What the exercise asks —
In the storage audit text, on what date did MinIO archive its repository?

Extract provided —
“Timeline Ω-12 has a pattern: rewrite infrastructure in Rust, slap ‘memory safe’ on the README, collect 23,000 GitHub stars, and ship alpha.86. Meanwhile, the Go project with 10,900 commits quietly handles your production traffic. I’ve been running git log on both. One of them has a history. The other has a marketing department.”

— Kim Jong Rails, Ring -5 Audit Division

#Context: Why This Audit Exists

In December 2025, I published MinIO vs RustFS vs SeaweedFS: The Storage Wars. At the time, RustFS was at alpha.61 with ~2,000 commits, zero production proof, and a claim of 2.3x faster than MinIO for 4KB objects.

Two months later, the landscape shifted dramatically:

• MinIO archived its repository on February 12, 2026. Read-only. No PRs. No issues. No contributions. A project with 60,000 stars and over a billion Docker pulls became a digital tombstone.

Given entries —
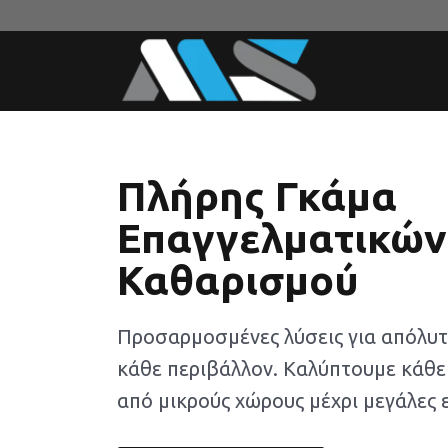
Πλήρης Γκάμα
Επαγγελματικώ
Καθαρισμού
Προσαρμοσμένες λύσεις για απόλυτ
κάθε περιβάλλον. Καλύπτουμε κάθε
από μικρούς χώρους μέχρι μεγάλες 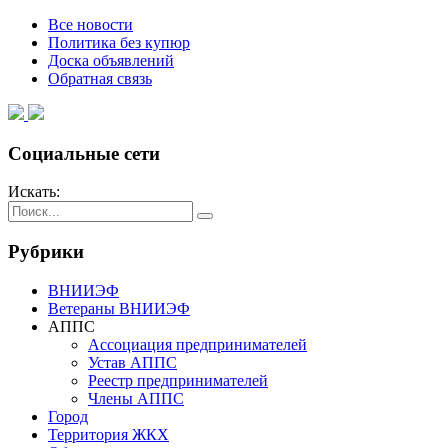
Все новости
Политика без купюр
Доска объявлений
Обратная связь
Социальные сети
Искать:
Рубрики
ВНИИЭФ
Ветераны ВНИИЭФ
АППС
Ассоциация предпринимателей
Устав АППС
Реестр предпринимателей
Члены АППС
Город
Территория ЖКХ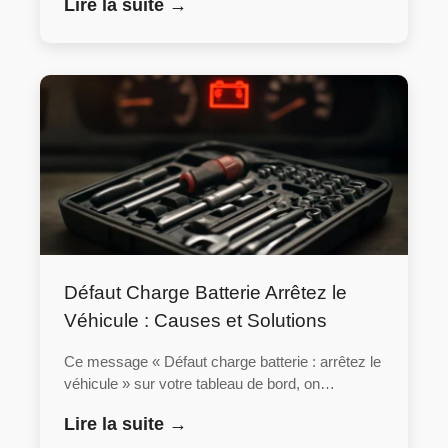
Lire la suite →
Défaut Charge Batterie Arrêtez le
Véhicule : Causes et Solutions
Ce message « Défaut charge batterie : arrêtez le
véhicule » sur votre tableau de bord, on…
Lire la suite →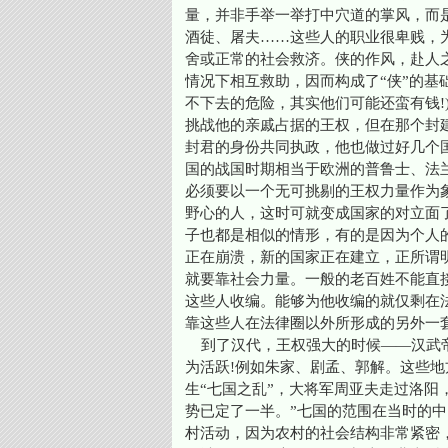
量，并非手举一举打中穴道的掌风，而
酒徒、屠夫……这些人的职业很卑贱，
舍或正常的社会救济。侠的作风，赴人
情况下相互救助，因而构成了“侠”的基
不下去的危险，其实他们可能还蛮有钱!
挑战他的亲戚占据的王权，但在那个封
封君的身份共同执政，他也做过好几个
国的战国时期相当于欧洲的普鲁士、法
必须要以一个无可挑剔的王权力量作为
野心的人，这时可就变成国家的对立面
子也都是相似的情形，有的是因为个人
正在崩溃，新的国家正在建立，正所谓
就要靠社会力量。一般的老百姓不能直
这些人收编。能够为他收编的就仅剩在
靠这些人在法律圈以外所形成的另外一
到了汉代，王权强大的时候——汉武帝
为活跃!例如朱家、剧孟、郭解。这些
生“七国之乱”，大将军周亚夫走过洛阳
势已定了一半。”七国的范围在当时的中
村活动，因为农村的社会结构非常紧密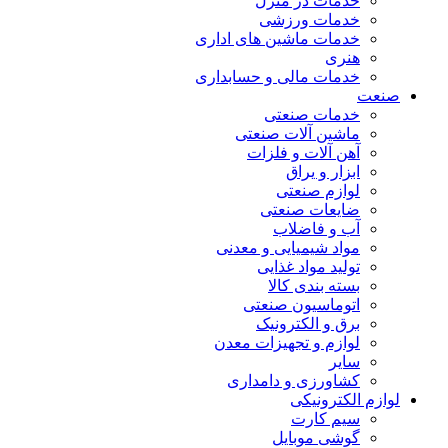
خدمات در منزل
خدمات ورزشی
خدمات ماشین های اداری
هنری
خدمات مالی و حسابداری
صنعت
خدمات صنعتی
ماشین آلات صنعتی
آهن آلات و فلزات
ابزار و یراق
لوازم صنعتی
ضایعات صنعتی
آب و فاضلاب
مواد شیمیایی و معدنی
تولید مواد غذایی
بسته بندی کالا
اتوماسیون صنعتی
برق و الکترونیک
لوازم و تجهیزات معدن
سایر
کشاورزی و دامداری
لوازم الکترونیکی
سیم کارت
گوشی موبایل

Answer to this task —
February 12, 2026